Abstract
Water risk is increasingly material to households, municipalities, insurers, lenders, property owners, and water-dependent companies. Yet public-facing water intelligence remains split across flood maps, drought indicators, contamination records, infrastructure data, and satellite observations. This report proposes a property-level water intelligence framework built from public data, satellite-backed observation, and transparent scoring methods.
Executive Summary
The core claim is narrow: no current public product appears to combine water quality, PFAS and contamination risk, drought, flood, groundwater, infrastructure age, and property or insurance relevance into one inspectable water-risk view. ALCUB3 should validate this gap before expanding product claims. Water Pulse is the first public interface, with Observatory and BasinKit supporting visual evidence and developer access.
Prior Art and Market Context
Waterplan demonstrates demand for AI-native water risk platforms for water-dependent companies. First Street has established consumer-facing property climate risk and flood data. Floodbase shows the importance of satellite-backed flood intelligence and insurance workflows. Fathom contributes flood maps and commercial water-risk modeling.
The ALCUB3 wedge is broader water intelligence: quality, contamination, drought, flood, groundwater, infrastructure, and public evidence in one mission/product lane.
Public Data Sources
- EPA and state water-quality records for public water systems, contaminant observations, and compliance context.
- USGS and groundwater records for wells, hydrology, and regional water conditions.
- Drought.gov and NOAA context for drought, streamflow, flood forecast, and water-model signals.
- NASA SWOT for surface-water height and storage context where coverage is suitable.
- Landsat and Sentinel-2 for historical optical water-body change detection.
- SAM 2 or SAM 2.1 as the externally defensible segmentation baseline for satellite or image water-body work.
Proposed Scoring Framework
1. Source Confidence
Every feature should carry a source tier: directly observed, public-record derived, modeled, inferred, or unavailable. The score should make confidence visible rather than hiding uncertainty behind one number.
2. Risk Families
The initial model should separate quality and contamination, supply stress, flood exposure, groundwater context, infrastructure age, and property relevance. Each family should be inspectable before any composite score is shown.
3. Product Relevance
Different users need different weighting.
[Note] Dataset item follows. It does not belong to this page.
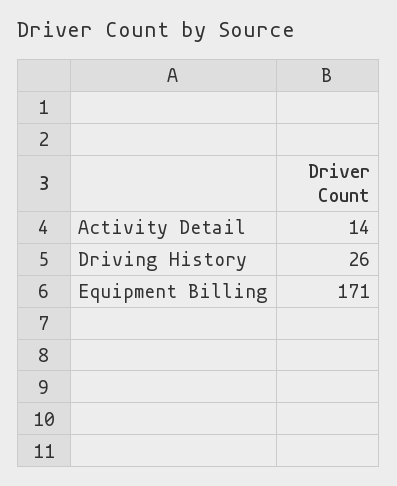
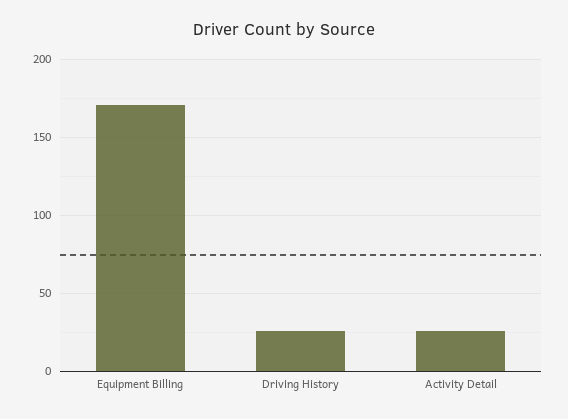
Activity Detail: 14 -> 25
Homeowners, insurers, lenders, EHS teams, municipalities, and water-dependent enterprises should see the same evidence with different workflow emphasis.
Limitations
- Public datasets can be stale, incomplete, regionally inconsistent, or difficult to compare across jurisdictions.
- Satellite segmentation can miss narrow waterways, cloud-obscured scenes, seasonal dynamics, and local infrastructure details.
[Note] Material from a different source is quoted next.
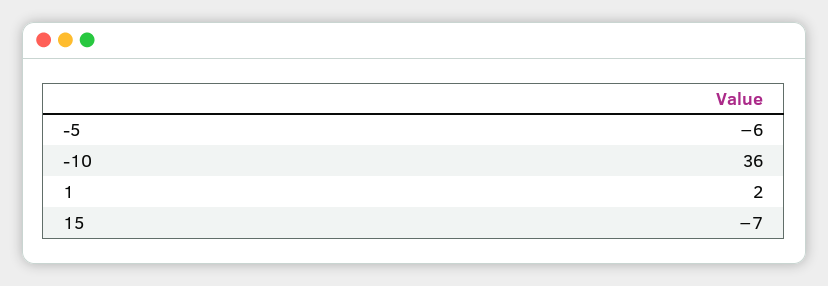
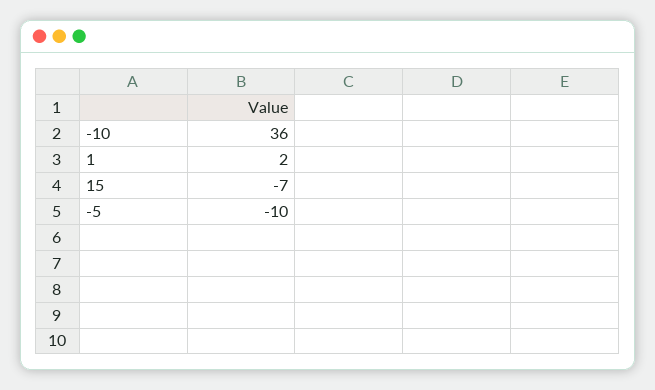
-5: -6 -> -10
- Property-level relevance is not the same as laboratory testing, engineering inspection, or regulatory determination.
- NVIDIA ecosystem components may be useful for acceleration and serving, but this report treats them as stack options, not partnership claims.
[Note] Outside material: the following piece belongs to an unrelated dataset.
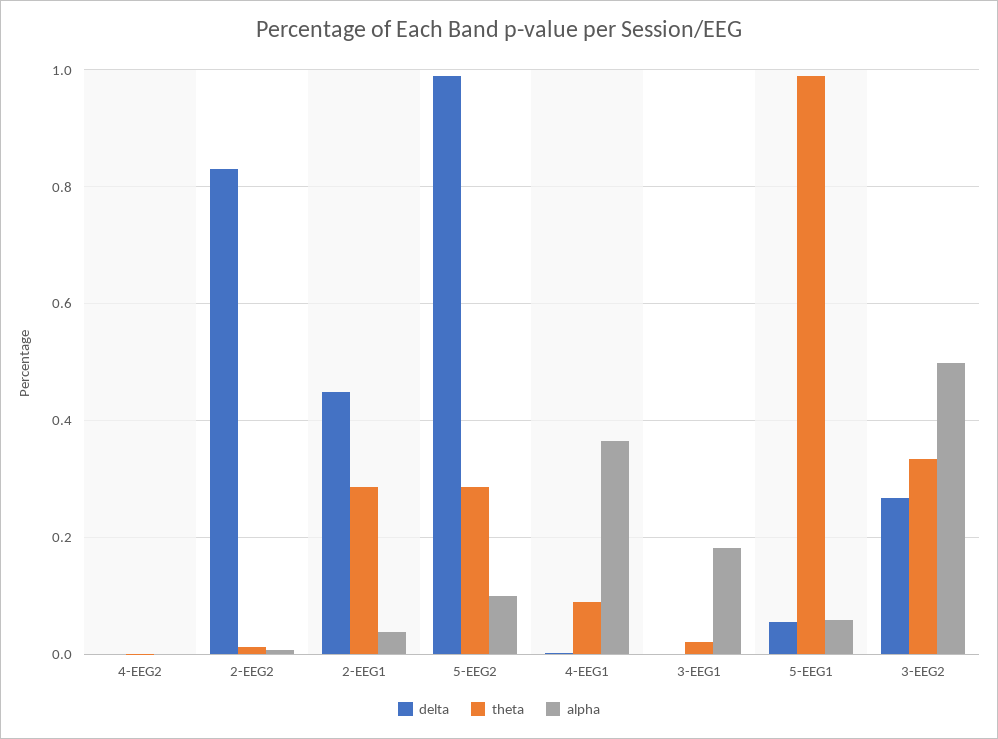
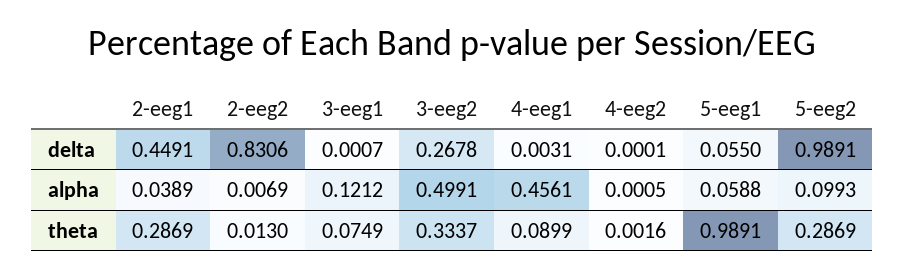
alpha, 4-EEG1: 0.36 -> 0.4561
theta, 3-EEG1: 0.02 -> 0.0749
alpha, 3-EEG1: 0.18 -> 0.1212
- Unverified models and research tools stay out of public claims until identity, license, and commercial permissibility are verified.
Validation Plan
- Select reference regions with varied water profiles: coastal flood, inland drought, groundwater stress, known contamination concern, and infrastructure age risk.
- Build a reproducible source registry for each region with citation, timestamp, coverage, and caveat metadata.
- Compare Water Pulse outputs against public records, known flood products, local water reports, and partner review where available.
- Publish an evidence brief for each reference region before presenting a generalized product claim.
Product Implications
The initial wedge should be mission plus evidence: Water Pulse and Observatory as public entry points, BasinKit as the developer/API layer, and Research as the validation layer. The commercial path can serve property, insurance, mortgage, EHS, municipal, and water-dependent enterprise risk once the evidence model is strong enough.
Citations and References
- Waterplan - AI-native water risk platform reference.
- First Street Flood Factor methodology - property-level flood risk reference.
- Floodbase - satellite-backed flood intelligence and insurance workflows.
- Fathom - flood maps and water-risk intelligence.
- NASA SWOT - surface-water and ocean topography mission data context.
- NOAA NWPS API - water prediction and streamflow/flood context.
- Landsat water resources - water observation use cases.
- Meta SAM 2 announcement and facebookresearch/sam2 - segmentation baseline references.
- NVIDIA Earth-2 and NVIDIA Inception - ecosystem references, not partnership claims.
Publication Review Status
This technical report is under publication review. Before public launch, it follows ALCUB3-PUBLICATION-POLICY.md: technical review, legal/IP check, founder approval, final citation check, and then publication. arXiv consideration comes later only if the work is strong enough.